Modern GPU's can render millions of polygons with great ease, it's the combination with complex shading and other computational elements that poses the challenges.
There are always tradeoffs to be made with respect to the data set that eventually gets feed to the targeted GPU, we must assume that people that are into real-time graphics have enough knowledge to know what models will fit their data set and have thus own power to determine if a given model is optimized enough to their needs or not.
For a stock media developer of real-time content it is always the challenge of making every polygon count at whatever level of detail he is making that content.
However, the decisions where to make the tradeoffs with regards to texel resolution or mesh density depends on the final application of the model, a stock media developer cannot know what the application eventually is going to be, but he can target it at some.
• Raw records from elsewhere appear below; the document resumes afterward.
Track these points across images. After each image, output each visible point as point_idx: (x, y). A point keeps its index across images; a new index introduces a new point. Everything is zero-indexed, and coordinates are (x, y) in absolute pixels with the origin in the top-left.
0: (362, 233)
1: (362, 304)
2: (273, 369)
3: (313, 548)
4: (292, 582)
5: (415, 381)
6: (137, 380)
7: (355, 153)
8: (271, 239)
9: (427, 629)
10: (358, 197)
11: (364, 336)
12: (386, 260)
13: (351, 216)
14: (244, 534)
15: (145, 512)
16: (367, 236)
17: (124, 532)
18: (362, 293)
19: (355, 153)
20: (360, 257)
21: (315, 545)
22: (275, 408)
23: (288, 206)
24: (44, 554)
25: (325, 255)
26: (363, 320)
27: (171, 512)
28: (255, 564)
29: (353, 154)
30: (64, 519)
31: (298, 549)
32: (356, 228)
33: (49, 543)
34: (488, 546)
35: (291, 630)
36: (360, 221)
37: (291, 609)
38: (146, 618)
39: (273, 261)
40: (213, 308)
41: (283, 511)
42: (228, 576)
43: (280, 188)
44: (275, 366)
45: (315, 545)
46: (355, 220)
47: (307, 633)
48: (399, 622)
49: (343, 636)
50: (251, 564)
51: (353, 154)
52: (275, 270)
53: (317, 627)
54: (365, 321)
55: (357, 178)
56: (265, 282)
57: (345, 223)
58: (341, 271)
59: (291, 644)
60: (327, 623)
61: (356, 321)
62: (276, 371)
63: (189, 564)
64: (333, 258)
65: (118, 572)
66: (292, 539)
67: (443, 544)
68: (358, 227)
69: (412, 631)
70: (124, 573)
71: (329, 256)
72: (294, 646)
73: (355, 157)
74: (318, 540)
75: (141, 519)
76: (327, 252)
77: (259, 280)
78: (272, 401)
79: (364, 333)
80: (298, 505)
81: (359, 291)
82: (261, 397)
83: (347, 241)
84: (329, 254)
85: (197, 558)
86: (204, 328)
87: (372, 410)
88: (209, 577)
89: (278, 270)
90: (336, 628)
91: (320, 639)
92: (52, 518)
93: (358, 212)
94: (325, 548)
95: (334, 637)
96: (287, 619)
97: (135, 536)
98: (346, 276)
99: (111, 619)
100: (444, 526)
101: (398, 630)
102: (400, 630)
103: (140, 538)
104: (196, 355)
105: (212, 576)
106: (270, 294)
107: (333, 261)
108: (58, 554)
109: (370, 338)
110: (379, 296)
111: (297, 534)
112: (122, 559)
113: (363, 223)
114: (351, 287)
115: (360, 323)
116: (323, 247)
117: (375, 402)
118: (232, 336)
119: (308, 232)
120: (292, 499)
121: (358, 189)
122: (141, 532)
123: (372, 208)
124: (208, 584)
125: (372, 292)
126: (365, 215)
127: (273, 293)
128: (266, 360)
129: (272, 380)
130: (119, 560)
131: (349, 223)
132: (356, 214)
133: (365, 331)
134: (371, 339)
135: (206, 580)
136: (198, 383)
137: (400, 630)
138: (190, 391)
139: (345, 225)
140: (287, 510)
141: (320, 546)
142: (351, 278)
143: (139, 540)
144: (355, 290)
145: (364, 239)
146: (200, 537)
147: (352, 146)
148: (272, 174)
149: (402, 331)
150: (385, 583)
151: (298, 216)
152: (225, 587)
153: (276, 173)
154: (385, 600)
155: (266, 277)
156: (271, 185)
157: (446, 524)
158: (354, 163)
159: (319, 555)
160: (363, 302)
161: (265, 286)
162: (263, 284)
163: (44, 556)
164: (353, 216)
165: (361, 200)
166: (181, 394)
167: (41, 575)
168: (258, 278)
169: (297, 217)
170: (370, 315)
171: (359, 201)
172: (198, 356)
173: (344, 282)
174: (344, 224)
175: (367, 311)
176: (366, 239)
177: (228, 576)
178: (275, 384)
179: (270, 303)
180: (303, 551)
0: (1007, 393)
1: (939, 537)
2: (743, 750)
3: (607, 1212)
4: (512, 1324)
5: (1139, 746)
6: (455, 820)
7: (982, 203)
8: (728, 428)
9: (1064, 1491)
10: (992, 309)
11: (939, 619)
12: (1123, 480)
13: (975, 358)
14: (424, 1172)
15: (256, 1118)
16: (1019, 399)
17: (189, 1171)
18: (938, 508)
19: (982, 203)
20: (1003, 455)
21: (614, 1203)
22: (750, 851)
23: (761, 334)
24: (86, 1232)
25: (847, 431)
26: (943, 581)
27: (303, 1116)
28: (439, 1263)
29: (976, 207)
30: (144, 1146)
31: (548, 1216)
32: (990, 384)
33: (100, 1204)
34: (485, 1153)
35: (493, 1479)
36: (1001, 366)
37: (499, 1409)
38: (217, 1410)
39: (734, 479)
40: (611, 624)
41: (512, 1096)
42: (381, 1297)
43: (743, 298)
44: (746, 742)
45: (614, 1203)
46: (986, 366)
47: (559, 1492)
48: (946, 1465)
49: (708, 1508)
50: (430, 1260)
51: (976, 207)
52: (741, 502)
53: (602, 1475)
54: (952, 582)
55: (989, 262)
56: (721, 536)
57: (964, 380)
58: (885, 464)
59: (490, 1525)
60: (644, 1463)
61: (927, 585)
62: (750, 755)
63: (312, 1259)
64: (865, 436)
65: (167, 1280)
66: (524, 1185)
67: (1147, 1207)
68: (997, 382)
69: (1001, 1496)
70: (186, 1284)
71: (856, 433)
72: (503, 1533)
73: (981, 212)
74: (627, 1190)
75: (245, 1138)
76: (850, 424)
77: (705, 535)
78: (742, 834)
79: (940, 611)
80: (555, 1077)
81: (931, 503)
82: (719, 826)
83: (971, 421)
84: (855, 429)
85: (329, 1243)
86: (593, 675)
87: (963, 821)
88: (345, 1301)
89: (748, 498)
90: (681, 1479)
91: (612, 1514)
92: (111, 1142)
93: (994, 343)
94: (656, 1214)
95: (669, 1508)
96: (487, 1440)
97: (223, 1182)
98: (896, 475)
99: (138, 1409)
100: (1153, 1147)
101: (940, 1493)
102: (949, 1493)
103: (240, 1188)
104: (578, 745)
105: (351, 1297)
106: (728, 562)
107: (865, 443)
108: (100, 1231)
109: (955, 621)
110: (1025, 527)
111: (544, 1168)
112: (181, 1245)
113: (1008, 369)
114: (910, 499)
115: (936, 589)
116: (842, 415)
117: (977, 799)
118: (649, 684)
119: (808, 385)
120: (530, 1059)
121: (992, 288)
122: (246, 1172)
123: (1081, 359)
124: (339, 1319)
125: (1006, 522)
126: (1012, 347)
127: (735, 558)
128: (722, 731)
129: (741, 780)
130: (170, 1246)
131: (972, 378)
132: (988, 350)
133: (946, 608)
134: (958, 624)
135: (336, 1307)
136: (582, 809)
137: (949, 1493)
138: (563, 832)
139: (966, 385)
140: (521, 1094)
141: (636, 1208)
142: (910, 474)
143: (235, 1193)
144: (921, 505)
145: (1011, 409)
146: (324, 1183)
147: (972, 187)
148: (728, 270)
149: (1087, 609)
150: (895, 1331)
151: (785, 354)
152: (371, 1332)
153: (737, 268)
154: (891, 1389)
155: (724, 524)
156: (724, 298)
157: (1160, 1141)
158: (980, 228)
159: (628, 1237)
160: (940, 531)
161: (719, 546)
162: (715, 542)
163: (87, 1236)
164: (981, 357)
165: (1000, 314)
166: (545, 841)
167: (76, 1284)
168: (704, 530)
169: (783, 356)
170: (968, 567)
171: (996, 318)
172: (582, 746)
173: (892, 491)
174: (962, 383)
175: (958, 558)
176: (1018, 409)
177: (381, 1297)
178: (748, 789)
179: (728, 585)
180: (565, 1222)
For example an anatomical 3D model of a human body including blood vessels, nervous system, all internals+ tendons and muscles, etc. would exceed 2 mill poly's very rapidly even at optimized levels, jet still it would pose no problem to display it on recent GPU's in real-time (given for example it uses basic shading and not to many other things are in the scene).
The model would fit perfectly well for some real-time educational visualization, but obviously it would contain way to many details to use it as a regular game character.
Long story short, we cannot simply set a baseline for poly count.
And as Nixonpang put it, best thing indeed a content provider can do is report in most details possible about the data he is providing.